In this section, we evaluate the proposed hybrid protocol during the experiments. The experiment is based on a full-system simulation using Magnusson et al. [11]. Here, we make use of the typical matrix multiplication which is parallelized onto several processors to testify our method. We choose a representative multicore system configuration, having per-core 4 kB L1 Dcache (1,024 entries, directly mapped with a 4-byte line size) for 4 cores and a shared 1-MB L2 cache.

Figure 4 gives the execution time of various configurations obtained with the given application. It proves that the proposed hybrid protocol reduced the execution time 22.2, 34.8, and 51.4 %, respectively, compared to the update, invalidation, and single core. This advantage is due to the reduction in the number of cache misses caused by invalidating read–write shared data frequently. In addition, since the bus contention caused by update protocol is serious, its performance is not as good as the proposed. The worst condition is occurred with the single core in series, which must employ the certain data used in matrix multiplication time and again.

Fig. 4
figure 4

Execution time of various configurations

As described in Fig. 5, the experiment uses CACTI 6.5 [12] to estimate the total cache subsystem power overhead across all four configurations.
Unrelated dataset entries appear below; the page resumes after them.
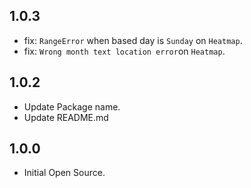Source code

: ## 1.0.3

- fix: `RangeError` when based day is `Sunday` on `Heatmap`.
- fix: `Wrong month text location error`on `Heatmap`.

## 1.0.2

- Update Package name.
- Update README.md

## 1.0.0

- Initial Open Source.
The technique presented reduces the power cost about 8.9, 15.5, and 31.1 % compared to the single core, invalidation, and update, respectively. As we can see, there is tremendous energy overhead when employing the update protocol, since a great many rewriting operations need to access cache memory without limit. With regard to the benefit of our low power scheme, there are two reasonable points to explain according to the power model. Firstly, it is feasible to avoid the unnecessary update in virtue of the dynamic protocol. Secondly, the way to utilize a tagless directory reduces the size of the entire cache.

Fig. 5
figure 5

Total cache subsystem power overhead

Figure 6 shows a rough area comparison between the tagless directory and the full bit-vector directory. The latter structure is implemented generally as a matrix of m lines and p columns, where m is the number of memory blocks and p is the number of processors. From this view, the full bit-vector needs integrate an on-chip memory with 256 kb in size, matching with a shared 1M L2 cache. However, the architecture in our work needs only a small amount of extra hardware to keep a copy of all L1 tags. As the result shows, the tagless directory requires 84.3 % less area than the full bit-vector directory.

Fig. 6
figure 6

Area requirements of two directory structures

5 Conclusions

In this work, we have designed a new dynamic hybrid protocol to maintain data coherence. It could enable a capability for solving performance limits due to the use of unique protocol. The protocol presented is implemented based on a new tagless directory structure. In contrast to the traditional full bit-vector directory designs that have large area overhead, this smart directory is realized with a small replication of all L1 cache tags making use of SRAM instead of CAM. Moreover, to choose the appropriate protocol dynamically for a given block, a hybrid protocol algorithm is also presented in detail. The results demonstrate that our technique could significantly reduce execution time, compared to the unique protocol. The results also prove that the proposed directory structure has an ability to reduce the energy consumption and area overhead.